Günlük hayatımızda tükettiğimiz içeceklerin içinde yer alan mikroplastikler endişe yaratmaya devam ediyor. Su, gazlı içecekler, bira ve şarap gibi içeceklerin ambalajlarında yapılan yeni bir araştırma, oldukça dikkat çekici bir sonuç ortaya koydu.
Daha önce yapılan çalışmalar, havadan yiyeceklere ve hatta insan vücuduna kadar mikroplastiklerin yaygınlığını göstermişti. Ancak bu küçük, çoğu zaman görünmez plastik parçacıkların insan sağlığı üzerindeki etkileri henüz tam olarak bilinmiyor ve yoğun araştırmalar devam ediyor.
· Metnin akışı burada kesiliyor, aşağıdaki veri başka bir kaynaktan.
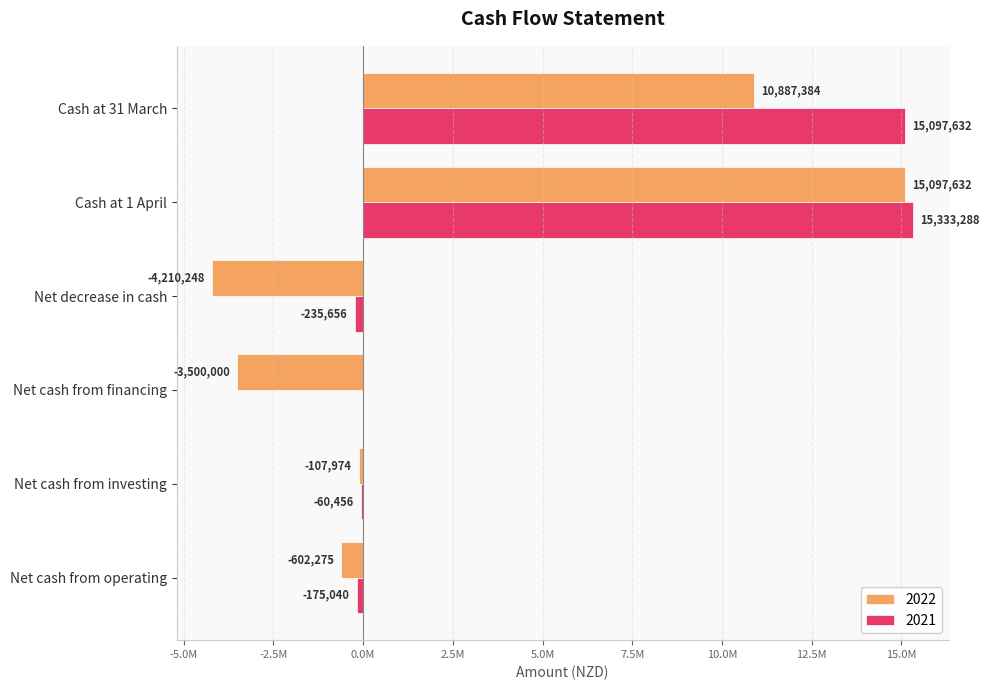

At how many categories does at least one series exceed 5569740?

2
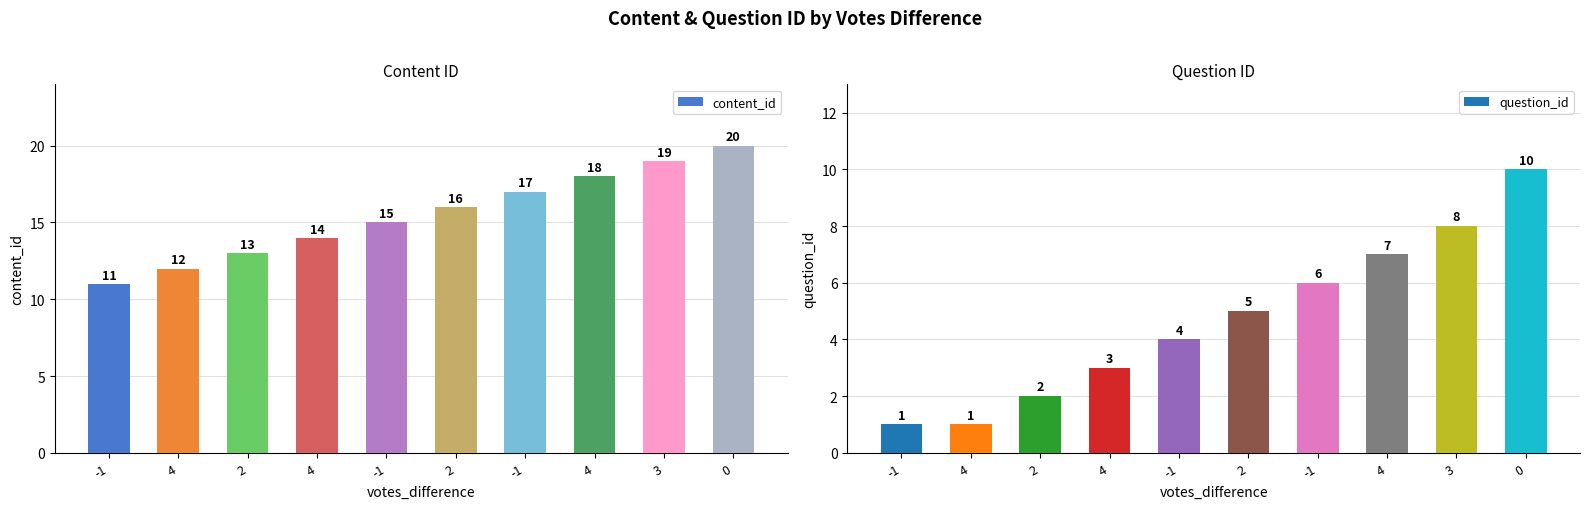

Reading left to right, what are all the values shown in this chart?

content_id: -1=11	4=12	2=13	4=14	-1=15	2=16	-1=17	4=18	3=19	0=20
question_id: -1=1	4=1	2=2	4=3	-1=4	2=5	-1=6	4=7	3=8	0=10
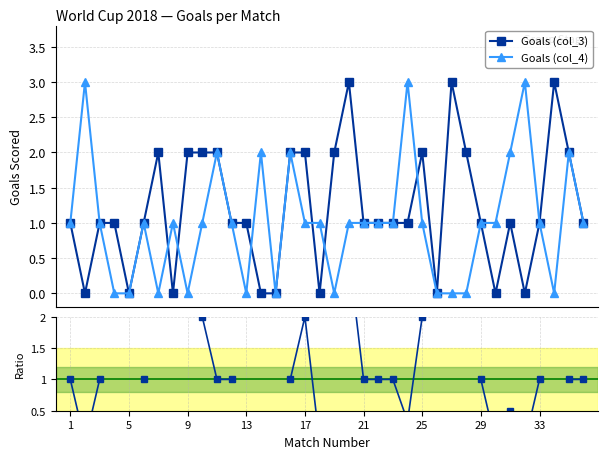

What is the value of the Goals (col_4) point at the 35th from the left?

2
Yapılan son çalışma, farklı ambalaj türlerindeki içeceklerde bulunan mikroplastik miktarını inceledi. Elde edilen sonuçlar beklenenin tam tersiydi: Cam şişelerde satılan gazlı içecekler, limonata, buzlu çay ve biralarda ortalama litre başına yaklaşık 100 mikroplastik parçacığı tespit edildi. Bu miktar, plastik şişelerde veya metal kutularda bulunan miktardan 5 ila 50 kat daha yüksekti.
Peki, Mikroplastikler Cam Şişelere Nereden Geliyor?
Araştırmacılar, cam şişelerdeki yüksek mikroplastik seviyesinin nedenini incelediklerinde ilginç bir bulguya ulaştılar. Cam şişelerde tespit edilen parçacıkların şeklinin, renginin ve polimer yapısının, şişeleri kapatan metal kapakların dış yüzeyindeki boya ile aynı olduğunu fark ettiler.
Kapaktaki boyanın, depolama sırasında kapakların birbirine sürtünmesinden kaynaklanan, çıplak gözle görülemeyen küçük çizikler içerdiği belirlendi. Bu sürtünmelerin, boya yüzeyinden mikroplastik parçacıklarının dökülmesine yol açabileceği düşünülüyor.
Tüm ambalaj türlerinde su (hem durgun hem de gazlı) için mikroplastik miktarı nispeten düşüktü (cam şişelerde litre başına 4,5 parçacık, plastik şişelerde ise 1,6 parçacık civarında). Şarapta da kapaklı cam şişeler dahil olmak üzere az sayıda mikroplastik bulundu. Ancak gazlı içeceklerde litre başına yaklaşık 30, limonatada 40 ve birada 60 civarında mikroplastik görüldü.
Bilim insanları, bu miktarların sağlık açısından bir risk taşıyıp taşımadığı konusunda kesin bir yargıya varmanın henüz mümkün olmadığını, çünkü potansiyel olarak toksik bir mikroplastik miktarı için henüz bir referans seviyesi bulunmadığını belirtiyor.
Bununla birlikte, içecek üreticilerinin kapaklardan kaynaklanan mikroplastik miktarını kolayca azaltabileceği ifade ediliyor. Araştırmacılar, kapakları hava üfleyerek ve ardından su ile alkolle yıkayarak temizleme yönteminin kontaminasyonu yüzde 60 oranında azalttığını gözlemledi.
Bu şaşırtıcı bulgular, mikroplastik kirliliğinin beklenmedik kaynaklardan da gelebileceğini ve ambalaj malzemelerinin sadece kendisinin değil, tamamlayıcı parçalarının da önem taşıdığını gösteriyor.